Australian Data Residency: Why It Matters for Your Documents
If your VDR stores data in the US or EU, your Australian clients' documents are subject to foreign laws. Here's what that means in practice.
When your virtual data room stores documents in the US or EU, your Australian clients' data is subject to foreign laws. The US CLOUD Act lets American authorities compel a US company to hand over data it controls, regardless of where the data physically sits. For Australian professional services firms handling client tax, deal, and legal documents, this isn't a theoretical risk — it's a question a client, an auditor, or your own insurer can ask you, and you need a real answer.
What data residency actually means
Data residency refers to the physical location where your data is stored and processed. Australian data residency means your documents sit on servers in Australia, operated under Australian law, and subject to Australian regulatory frameworks. Note the distinction: it's about the infrastructure, not the company's logo. A US-headquartered provider can offer an "Australian region" while the parent company remains subject to the CLOUD Act — so residency and legal exposure are two separate questions you have to ask separately.
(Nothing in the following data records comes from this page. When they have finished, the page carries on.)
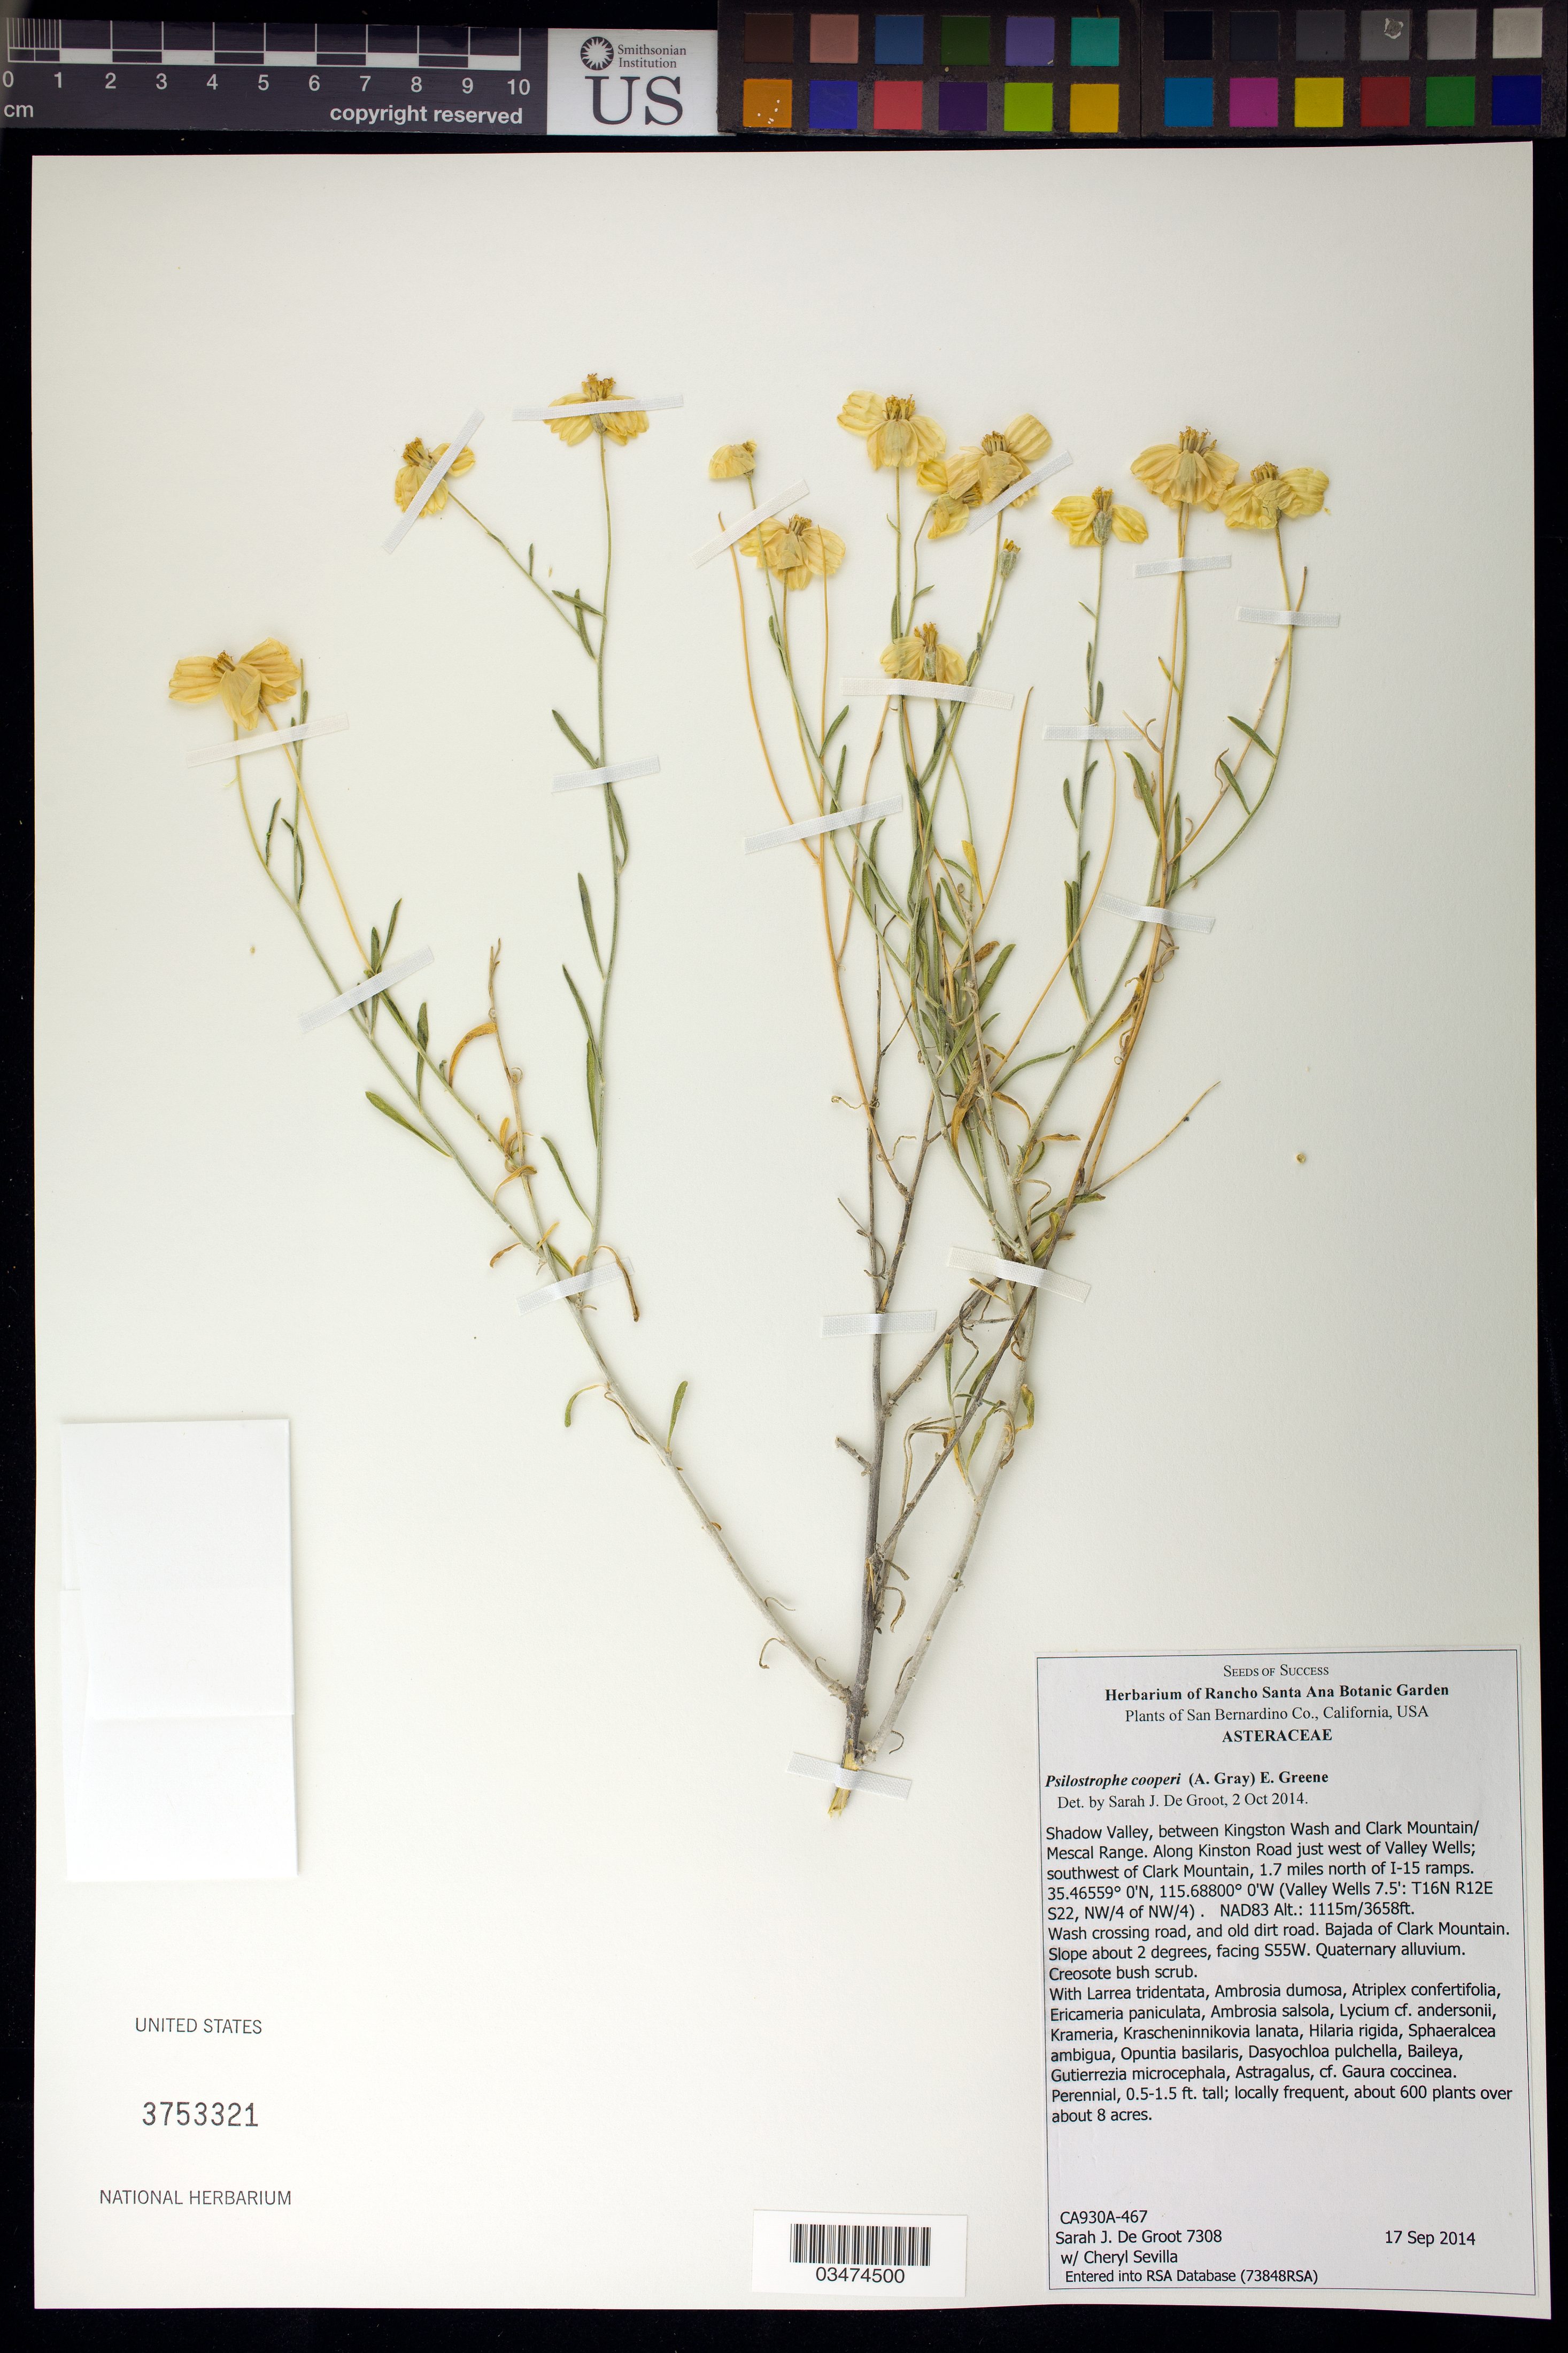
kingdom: Plantae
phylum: Tracheophyta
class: Magnoliopsida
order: Asterales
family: Asteraceae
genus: Psilostrophe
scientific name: Psilostrophe cooperi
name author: (A. Gray) Greene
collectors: S. De Groot & C. Sevilla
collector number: CA930A-467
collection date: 2014-09-17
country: United States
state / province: California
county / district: San Bernardino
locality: Shadow Valley, between Kingston Wash and Clark Mtn/Mescal Range.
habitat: Creosote bush scrub.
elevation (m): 1115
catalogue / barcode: US 3753321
The CLOUD Act problem, concretely
The US Clarifying Lawful Overseas Use of Data Act (2018) means a US-based provider can be served a warrant compelling production of customer data it controls — even data hosted in its Sydney data centre — and, in some cases, without notifying the customer. So "our data is in an Australian region" from a US company is a statement about latency and residency, not about who can legally reach into it. An Australian-incorporated provider operating Australian infrastructure isn't subject to that reach in the same way.
Why it matters for professional services
The Australian Privacy Principles under the Privacy Act 1988 require organisations to take reasonable steps to protect personal information. The sting is in APP 8 (cross-border disclosure): when you disclose personal information to an overseas recipient, you generally remain accountable for that recipient's handling of it. In plain terms — if your offshore VDR provider suffers a breach, the Australian entity that put the data there can carry the liability, not the foreign host. Keeping the data onshore removes the cross-border disclosure entirely, which is the cleanest way to discharge the obligation.
The APRA and ATO angle
APRA-regulated entities must comply with CPS 234 (Information Security), which includes managing the information-security capability of third-party providers and understanding where data is held — offshore arrangements attract extra scrutiny and board-level attention. The ATO's data-handling guidance doesn't strictly mandate Australian hosting, but it creates a strong preference, and in practice auditors and review teams notice when sensitive tax data is hosted overseas. For TPB-registered tax practitioners, onshore hosting is also the simplest way to evidence the confidentiality obligations under the Code of Professional Conduct.
What residency does and doesn't cover
Residency is necessary but not sufficient. Data in Australia that's poorly access-controlled is still a breach waiting to happen. Pair onshore hosting with the controls that actually prevent disclosure: role-based access, email-verified guests, a tamper-evident audit trail, view-only documents, and link expiry. Residency answers "whose laws apply"; those controls answer "who can actually see it."
Five questions to ask any VDR provider
- Where is the data physically stored — which cloud provider and which region?
- Is the provider company subject to foreign laws such as the US CLOUD Act?
- Can you contractually guarantee data will not be transferred or replicated overseas?
- What happens to my data and its residency if the provider is acquired by a foreign company?
- Are backups and any AI/processing also kept onshore, or do they leave the country?
Frequently asked questions
Is "stored in Australia" the same as "protected by Australian law"? Not necessarily — if the provider is a foreign company, foreign law can still reach the data. You need both onshore infrastructure and an onshore provider. Does data residency satisfy the whole Privacy Act? No, but keeping data onshore removes the APP 8 cross-border disclosure problem, which is one of the harder obligations to manage with an offshore tool.
ShareAndGo's approach
All ShareAndGo data is stored and processed in Sydney, Australia, on Google Cloud Platform's australia-southeast1 region. The company is Australian-owned with an Australian ABN. Data is encrypted at rest (AES-256) and in transit (TLS 1.2+), and the AI processing runs in-region too — so client data doesn't leave the country. No data is transferred overseas unless you explicitly configure an integration that does so.